● DATA FOR THE TASK
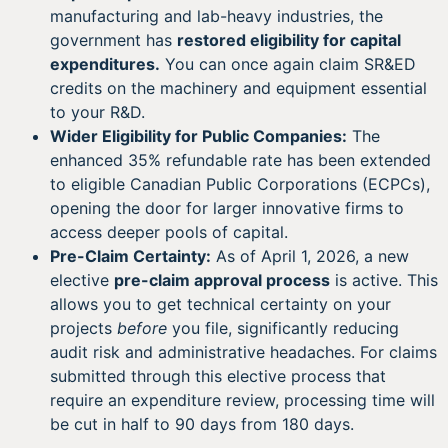
manufacturing and lab-heavy industries, the
government has
restored eligibility for capital
expenditures.
You can once again claim SR&ED
credits on the machinery and equipment essential
to your R&D.
Wider Eligibility for Public Companies:
The
enhanced 35% refundable rate has been extended
to eligible Canadian Public Corporations (ECPCs),
opening the door for larger innovative firms to
access deeper pools of capital.
Pre-Claim Certainty:
As of April 1, 2026, a new
elective
pre-claim approval process
is active. This
allows you to get technical certainty on your
projects
before
you file, significantly reducing
audit risk and administrative headaches. For claims
submitted through this elective process that
require an expenditure review, processing time will
be cut in half to 90 days from 180 days.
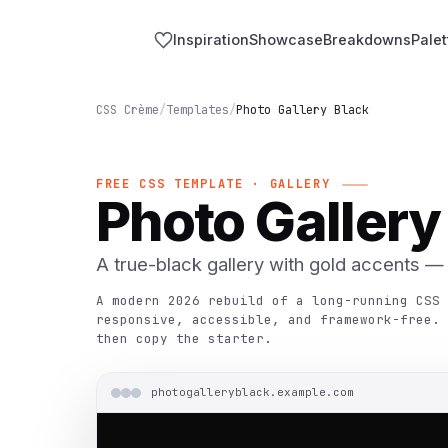
Inspiration
Showcase
Breakdowns
Palet
CSS Crème
/
Templates
/
Photo Gallery Black
FREE CSS TEMPLATE · GALLERY
Photo Gallery
A true-black gallery with gold accents — g
A modern 2026 rebuild of a long-running CSS 
responsive, accessible, and framework-free. 
then copy the starter.
photogalleryblack.example.com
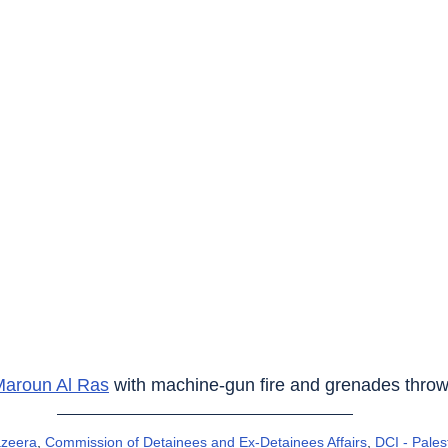
Maroun Al Ras
 with machine-gun fire and grenades throw
azeera
, 
Commission of Detainees and Ex-Detainees Affairs
, 
DCI - Pales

● AIM OF THE EXERCISE
Reproduce each entry precisely. Leave the pictures out.

● TASK SOLUTION
manufacturing and lab-heavy industries, the
government has
restored eligibility for capital
expenditures.
You can once again claim SR&ED
credits on the machinery and equipment essential
to your R&D.
Wider Eligibility for Public Companies:
The
enhanced 35% refundable rate has been extended
to eligible Canadian Public Corporations (ECPCs),
opening the door for larger innovative firms to
access deeper pools of capital.
Pre-Claim Certainty:
As of April 1, 2026, a new
elective
pre-claim approval process
is active. This
allows you to get technical certainty on your
projects
before
you file, significantly reducing
audit risk and administrative headaches. For claims
submitted through this elective process that
require an expenditure review, processing time will
be cut in half to 90 days from 180 days.
Inspiration
Showcase
Breakdowns
Palet
CSS Crème
/
Templates
/
Photo Gallery Black
FREE CSS TEMPLATE · GALLERY
Photo Gallery
A true-black gallery with gold accents — g
A modern 2026 rebuild of a long-running CSS 
responsive, accessible, and framework-free. 
then copy the starter.
photogalleryblack.example.com
Maroun Al Ras
 with machine-gun fire and grenades throw
azeera
, 
Commission of Detainees and Ex-Detainees Affairs
, 
DCI - Pales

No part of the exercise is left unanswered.